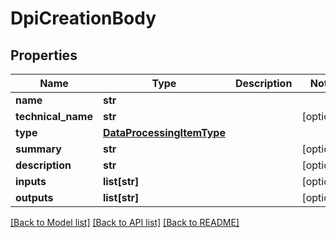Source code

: # DpiCreationBody

## Properties
Name | Type | Description | Notes
------------ | ------------- | ------------- | -------------
**name** | **str** |  | 
**technical_name** | **str** |  | [optional] 
**type** | [**DataProcessingItemType**](DataProcessingItemType.md) |  | 
**summary** | **str** |  | [optional] 
**description** | **str** |  | [optional] 
**inputs** | **list[str]** |  | [optional] 
**outputs** | **list[str]** |  | [optional] 

[[Back to Model list]](../README.md#documentation-for-models) [[Back to API list]](../README.md#documentation-for-api-endpoints) [[Back to README]](../README.md)

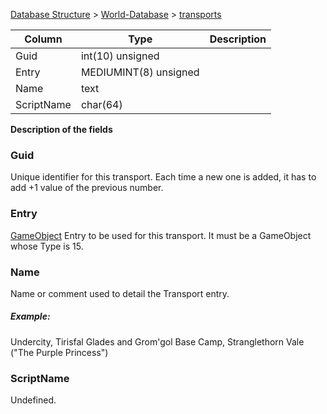 [Database Structure](Database-Structure) > [World-Database](World-Database) > [transports](transports)

Column | Type | Description
--- | --- | ---
Guid | int(10) unsigned | 
Entry | MEDIUMINT(8) unsigned | 
Name | text | 
ScriptName | char(64) | 

[1]: #guid
[2]: #entry
[3]: #name
[4]: #scriptname

**Description of the fields**

### Guid

Unique identifier for this transport. Each time a new one is added, it has to add +1 value of the previous number.

### Entry

[GameObject](gameobject_template) Entry to be used for this transport. It must be a GameObject whose Type is 15.

### Name

Name or comment used to detail the Transport entry.

##### Example:
Undercity, Tirisfal Glades and Grom'gol Base Camp, Stranglethorn Vale ("The Purple Princess")

### ScriptName

Undefined.

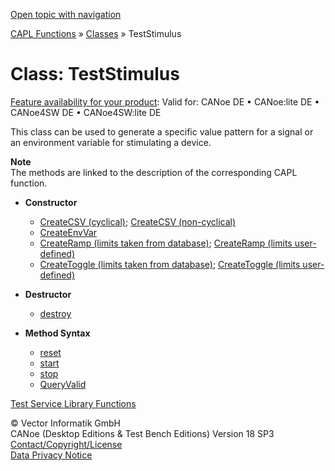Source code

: [Open topic with navigation](../../../../CANoeDEFamily.htm#Topics/CAPLFunctions/ObjectOrientedProg/CAPLfunctionsOOPTestStimulus.md)

[CAPL Functions](../CAPLfunctions.md) » [Classes](CAPLfunctionsOOPClassesObjects.md) » TestStimulus

# Class: TestStimulus

[Feature availability for your product](../../Shared/FeatureAvailability.md): Valid for: CANoe DE • CANoe:lite DE • CANoe4SW DE • CANoe4SW:lite DE

This class can be used to generate a specific value pattern for a signal or an environment variable for stimulating a device.

**Note**  
The methods are linked to the description of the corresponding CAPL function.

- **Constructor**
  - [CreateCSV (cyclical)](../Test/Functions/CAPLfunctionStmCreateCsvCyclical.md); [CreateCSV (non-cyclical)](../Test/Functions/CAPLfunctionStmCreateCsvNonCyclical.md)
  - [CreateEnvVar](../Test/Functions/CAPLfunctionStmCreateEnvVar.md)
  - [CreateRamp (limits taken from database)](../Test/Functions/CAPLfunctionStmCreateRampDatabase.md); [CreateRamp (limits user-defined)](../Test/Functions/CAPLfunctionStmCreateRampUserDefined.md)
  - [CreateToggle (limits taken from database)](../Test/Functions/CAPLfunctionStmCreateToggleDatabase.md); [CreateToggle (limits user-defined)](../Test/Functions/CAPLfunctionStmCreateToggleUserDefined.md)

- **Destructor**
  - [destroy](../Test/Functions/CAPLfunctionStmControlStartStopResetDestroy.md)

- **Method Syntax**
  - [reset](../Test/Functions/CAPLfunctionStmControlStartStopResetDestroy.md)
  - [start](../Test/Functions/CAPLfunctionStmControlStartStopResetDestroy.md)
  - [stop](../Test/Functions/CAPLfunctionStmControlStartStopResetDestroy.md)
  - [QueryValid](../Test/Functions/CAPLfunctionStmQueryValid.md)

[Test Service Library Functions](../Test/CAPLfunctionsTSLOverview.md)

© Vector Informatik GmbH  
CANoe (Desktop Editions & Test Bench Editions) Version 18 SP3  
[Contact/Copyright/License](../../Shared/ContactCopyrightLicense.md)  
[Data Privacy Notice](https://www.vector.com/int/en/company/get-info/privacy-policy/)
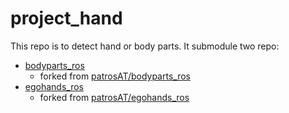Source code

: # project_hand
This repo is to detect hand or body parts. It submodule two repo:
- [bodyparts_ros](https://github.com/DiaboloKiat/bodyparts_ros)
    - forked from [patrosAT/bodyparts_ros](https://github.com/patrosAT/bodyparts_ros)
- [egohands_ros](https://github.com/DiaboloKiat/egohands_ros)
    - forked from [patrosAT/egohands_ros](https://github.com/patrosAT/egohands_ros)

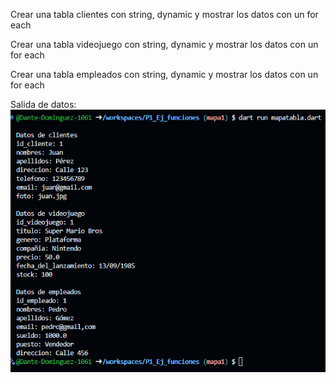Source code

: Crear una tabla clientes con string, dynamic y mostrar los datos con un for each 

Crear una tabla videojuego con string, dynamic y mostrar los datos con un for each 

Crear una tabla empleados con string, dynamic y mostrar los datos con un for each 

Salida de datos:
![alt text](image-6.png)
-- -- --
Problem description —
Render the source text of every item above as a JSON list of strings, one string per line, with blank lines omitted and the pictures left out.

Reply to the task —
[
  "Source code",
  ": # DpiCreationBody",
  "## Properties",
  "Name | Type | Description | Notes",
  "------------ | ------------- | ------------- | -------------",
  "**name** | **str** |  | ",
  "**technical_name** | **str** |  | [optional] ",
  "**type** | [**DataProcessingItemType**](DataProcessingItemType.md) |  | ",
  "**summary** | **str** |  | [optional] ",
  "**description** | **str** |  | [optional] ",
  "**inputs** | **list[str]** |  | [optional] ",
  "**outputs** | **list[str]** |  | [optional] ",
  "[[Back to Model list]](../README.md#documentation-for-models) [[Back to API list]](../README.md#documentation-for-api-endpoints) [[Back to README]](../README.md)",
  " [Database Structure](Database-Structure) > [World-Database](World-Database) > [transports](transports)",
  "Column | Type | Description",
  "--- | --- | ---",
  "Guid | int(10) unsigned | ",
  "Entry | MEDIUMINT(8) unsigned | ",
  "Name | text | ",
  "ScriptName | char(64) | ",
  "[1]: #guid",
  "[2]: #entry",
  "[3]: #name",
  "[4]: #scriptname",
  "**Description of the fields**",
  "### Guid",
  "Unique identifier for this transport. Each time a new one is added, it has to add +1 value of the previous number.",
  "### Entry",
  "[GameObject](gameobject_template) Entry to be used for this transport. It must be a GameObject whose Type is 15.",
  "### Name",
  "Name or comment used to detail the Transport entry.",
  "##### Example:",
  "Undercity, Tirisfal Glades and Grom'gol Base Camp, Stranglethorn Vale (\"The Purple Princess\")",
  "### ScriptName",
  "Undefined.",
  "Source code",
  ": [Open topic with navigation](../../../../CANoeDEFamily.htm#Topics/CAPLFunctions/ObjectOrientedProg/CAPLfunctionsOOPTestStimulus.md)",
  "[CAPL Functions](../CAPLfunctions.md) » [Classes](CAPLfunctionsOOPClassesObjects.md) » TestStimulus",
  "# Class: TestStimulus",
  "[Feature availability for your product](../../Shared/FeatureAvailability.md): Valid for: CANoe DE • CANoe:lite DE • CANoe4SW DE • CANoe4SW:lite DE",
  "This class can be used to generate a specific value pattern for a signal or an environment variable for stimulating a device.",
  "**Note**  ",
  "The methods are linked to the description of the corresponding CAPL function.",
  "- **Constructor**",
  "  - [CreateCSV (cyclical)](../Test/Functions/CAPLfunctionStmCreateCsvCyclical.md); [CreateCSV (non-cyclical)](../Test/Functions/CAPLfunctionStmCreateCsvNonCyclical.md)",
  "  - [CreateEnvVar](../Test/Functions/CAPLfunctionStmCreateEnvVar.md)",
  "  - [CreateRamp (limits taken from database)](../Test/Functions/CAPLfunctionStmCreateRampDatabase.md); [CreateRamp (limits user-defined)](../Test/Functions/CAPLfunctionStmCreateRampUserDefined.md)",
  "  - [CreateToggle (limits taken from database)](../Test/Functions/CAPLfunctionStmCreateToggleDatabase.md); [CreateToggle (limits user-defined)](../Test/Functions/CAPLfunctionStmCreateToggleUserDefined.md)",
  "- **Destructor**",
  "  - [destroy](../Test/Functions/CAPLfunctionStmControlStartStopResetDestroy.md)",
  "- **Method Syntax**",
  "  - [reset](../Test/Functions/CAPLfunctionStmControlStartStopResetDestroy.md)",
  "  - [start](../Test/Functions/CAPLfunctionStmControlStartStopResetDestroy.md)",
  "  - [stop](../Test/Functions/CAPLfunctionStmControlStartStopResetDestroy.md)",
  "  - [QueryValid](../Test/Functions/CAPLfunctionStmQueryValid.md)",
  "[Test Service Library Functions](../Test/CAPLfunctionsTSLOverview.md)",
  "© Vector Informatik GmbH  ",
  "CANoe (Desktop Editions & Test Bench Editions) Version 18 SP3  ",
  "[Contact/Copyright/License](../../Shared/ContactCopyrightLicense.md)  ",
  "[Data Privacy Notice](https://www.vector.com/int/en/company/get-info/privacy-policy/)",
  "Source code",
  ": # project_hand",
  "This repo is to detect hand or body parts. It submodule two repo:",
  "- [bodyparts_ros](https://github.com/DiaboloKiat/bodyparts_ros)",
  "    - forked from [patrosAT/bodyparts_ros](https://github.com/patrosAT/bodyparts_ros)",
  "- [egohands_ros](https://github.com/DiaboloKiat/egohands_ros)",
  "    - forked from [patrosAT/egohands_ros](https://github.com/patrosAT/egohands_ros)",
  "Source code",
  ": Crear una tabla clientes con string, dynamic y mostrar los datos con un for each ",
  "Crear una tabla videojuego con string, dynamic y mostrar los datos con un for each ",
  "Crear una tabla empleados con string, dynamic y mostrar los datos con un for each ",
  "Salida de datos:",
  "![alt text](image-6.png)"
]